» **EXERCISE**: Copy the listing that follows exactly. Its pictures do not belong in the copy.

» **AVAILABLE RECORDS**:
• • • •
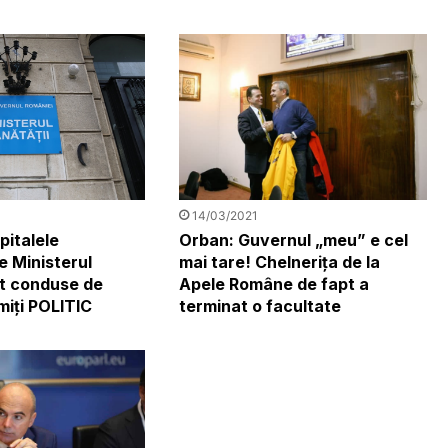
14/03/2021
pitalele
Orban: Guvernul „meu” e cel
e Ministerul
mai tare! Chelnerița de la
nt conduse de
Apele Române de fapt a
iţi POLITIC
terminat o facultate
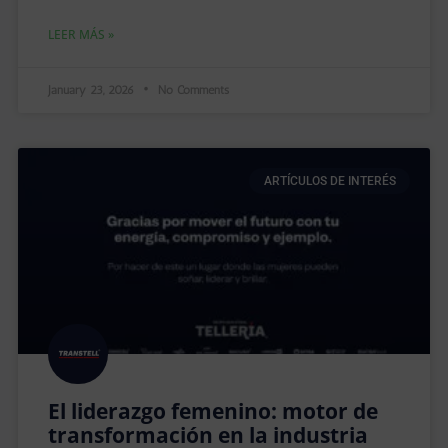
LEER MÁS »
January 23, 2026
No Comments
ARTÍCULOS DE INTERÉS
El liderazgo femenino: motor de
transformación en la industria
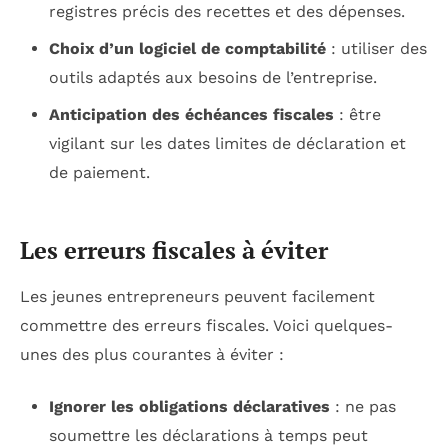
registres précis des recettes et des dépenses.
Choix d’un logiciel de comptabilité
: utiliser des
outils adaptés aux besoins de l’entreprise.
Anticipation des échéances fiscales
: être
vigilant sur les dates limites de déclaration et
de paiement.
Les erreurs fiscales à éviter
Les jeunes entrepreneurs peuvent facilement
commettre des erreurs fiscales. Voici quelques-
unes des plus courantes à éviter :
Ignorer les obligations déclaratives
: ne pas
soumettre les déclarations à temps peut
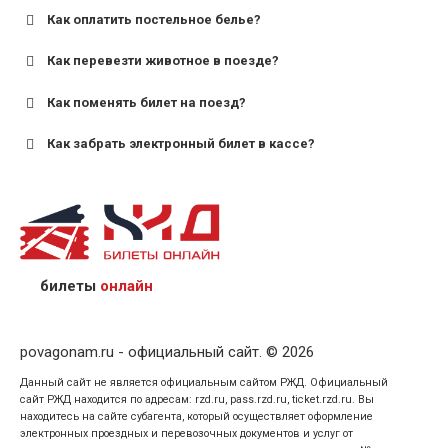
Как оплатить постельное белье?
для поездов дальнего следования — от 10 лет и
старше;
Как перевезти животное в поезде?
для пригородных поездов — от 7 лет.
Как поменять билет на поезд?
Как забрать электронный билет в кассе?
назвав кассиру 14-значный номер заказа;
предъявив удостоверение личности пассажира, на
кого оформлен билет.
билеты
онлайн
povagonam.ru - официальный сайт. © 2026
Данный сайт не является официальным сайтом РЖД. Официальный
сайт РЖД находится по адресам: rzd.ru, pass.rzd.ru, ticket.rzd.ru. Вы
находитесь на сайте субагента, который осуществляет оформление
электронных проездных и перевозочных документов и услуг от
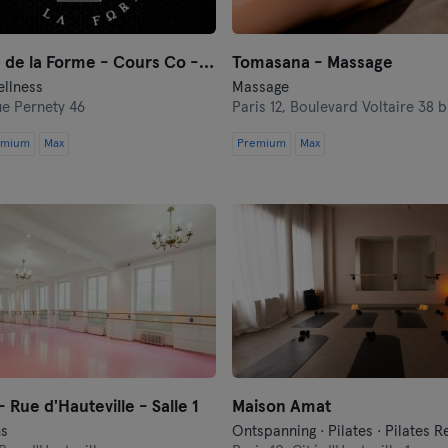
Panthéon de la Forme - Cours Co - Pressothérapie
Tomasana - Massage
ellness
Massage
e Pernety 46
Paris 12,
Boulevard Voltaire 38 b
emium
Max
Premium
Max
 - Rue d'Hauteville - Salle 1
Maison Amat
ns
Ontspanning · Pilates · Pilates 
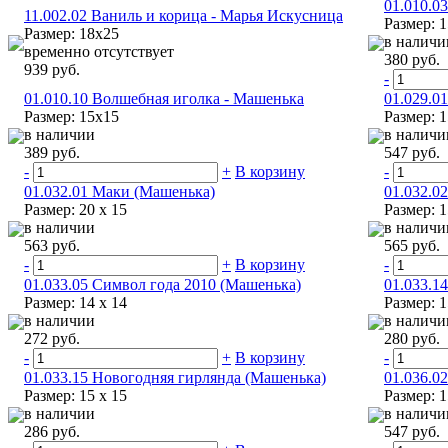
01.010.0
11.002.02 Ваниль и корица - Марья Искусница
Размер: 
Размер: 18х25
в наличи
временно отсутствует
380 руб.
939 руб.
-
01.010.10 Волшебная иголка - Машенька
01.029.0
Размер: 15х15
Размер: 
в наличии
в наличи
389 руб.
547 руб.
-
+
В корзину
-
01.032.01 Маки (Машенька)
01.032.0
Размер: 20 х 15
Размер: 
в наличии
в наличи
563 руб.
565 руб.
-
+
В корзину
-
01.033.05 Символ года 2010 (Машенька)
01.033.1
Размер: 14 х 14
Размер: 1
в наличии
в наличи
272 руб.
280 руб.
-
+
В корзину
-
01.033.15 Новогодняя гирлянда (Машенька)
01.036.0
Размер: 15 х 15
Размер: 1
в наличии
в наличи
286 руб.
547 руб.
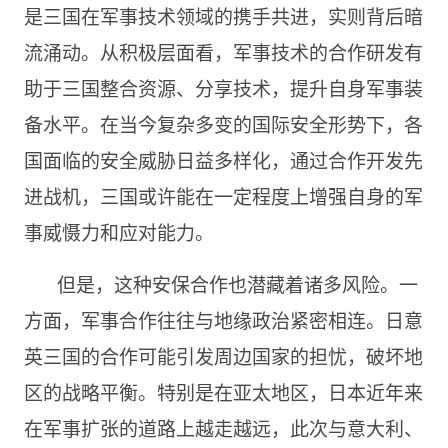
是三国在军事技术领域的携手共进，实则背后暗
流涌动。从积极层面看，军事技术的合作研发有
助于三国整合资源、分享技术，提升自身军事装
备水平。在当今复杂多变的国际安全形势下，各
国面临的安全威胁日益多样化，通过合作开发先
进战机，三国或许能在一定程度上增强自身的军
事威慑力和应对能力。
但是，这种安保合作也潜藏着诸多风险。一
方面，军事合作往往与地缘政治紧密相连。日意
英三国的合作可能引发周边国家的担忧，破坏地
区的战略平衡。特别是在亚太地区，日本近年来
在军事扩张的道路上越走越远，此次与意大利、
• • • •
» **SOLVED EXERCISE**:
14/03/2021
pitalele
Orban: Guvernul „meu” e cel
e Ministerul
mai tare! Chelnerița de la
nt conduse de
Apele Române de fapt a
iţi POLITIC
terminat o facultate
LEER MÁS »
January 23, 2026
No Comments
ARTÍCULOS DE INTERÉS
El liderazgo femenino: motor de
transformación en la industria
registres précis des recettes et des dépenses.
Choix d’un logiciel de comptabilité
: utiliser des
outils adaptés aux besoins de l’entreprise.
Anticipation des échéances fiscales
: être
vigilant sur les dates limites de déclaration et
de paiement.
Les erreurs fiscales à éviter
Les jeunes entrepreneurs peuvent facilement
commettre des erreurs fiscales. Voici quelques-
unes des plus courantes à éviter :
Ignorer les obligations déclaratives
: ne pas
soumettre les déclarations à temps peut
Как оплатить постельное белье?
для поездов дальнего следования — от 10 лет и
старше;
Как перевезти животное в поезде?
для пригородных поездов — от 7 лет.
Как поменять билет на поезд?
Как забрать электронный билет в кассе?
назвав кассиру 14-значный номер заказа;
предъявив удостоверение личности пассажира, на
кого оформлен билет.
билеты
онлайн
povagonam.ru - официальный сайт. © 2026
Данный сайт не является официальным сайтом РЖД. Официальный
сайт РЖД находится по адресам: rzd.ru, pass.rzd.ru, ticket.rzd.ru. Вы
находитесь на сайте субагента, который осуществляет оформление
электронных проездных и перевозочных документов и услуг от
Panthéon de la Forme - Cours Co - Pressothérapie
Tomasana - Massage
ellness
Massage
e Pernety 46
Paris 12,
Boulevard Voltaire 38 b
emium
Max
Premium
Max
 - Rue d'Hauteville - Salle 1
Maison Amat
ns
Ontspanning · Pilates · Pilates 
01.010.0
11.002.02 Ваниль и корица - Марья Искусница
Размер: 
Размер: 18х25
в наличи
временно отсутствует
380 руб.
939 руб.
-
01.010.10 Волшебная иголка - Машенька
01.029.0
Размер: 15х15
Размер: 
в наличии
в наличи
389 руб.
547 руб.
-
+
В корзину
-
01.032.01 Маки (Машенька)
01.032.0
Размер: 20 х 15
Размер: 
в наличии
в наличи
563 руб.
565 руб.
-
+
В корзину
-
01.033.05 Символ года 2010 (Машенька)
01.033.1
Размер: 14 х 14
Размер: 1
в наличии
в наличи
272 руб.
280 руб.
-
+
В корзину
-
01.033.15 Новогодняя гирлянда (Машенька)
01.036.0
Размер: 15 х 15
Размер: 1
в наличии
в наличи
286 руб.
547 руб.
是三国在军事技术领域的携手共进，实则背后暗
流涌动。从积极层面看，军事技术的合作研发有
助于三国整合资源、分享技术，提升自身军事装
备水平。在当今复杂多变的国际安全形势下，各
国面临的安全威胁日益多样化，通过合作开发先
进战机，三国或许能在一定程度上增强自身的军
事威慑力和应对能力。
但是，这种安保合作也潜藏着诸多风险。一
方面，军事合作往往与地缘政治紧密相连。日意
英三国的合作可能引发周边国家的担忧，破坏地
区的战略平衡。特别是在亚太地区，日本近年来
在军事扩张的道路上越走越远，此次与意大利、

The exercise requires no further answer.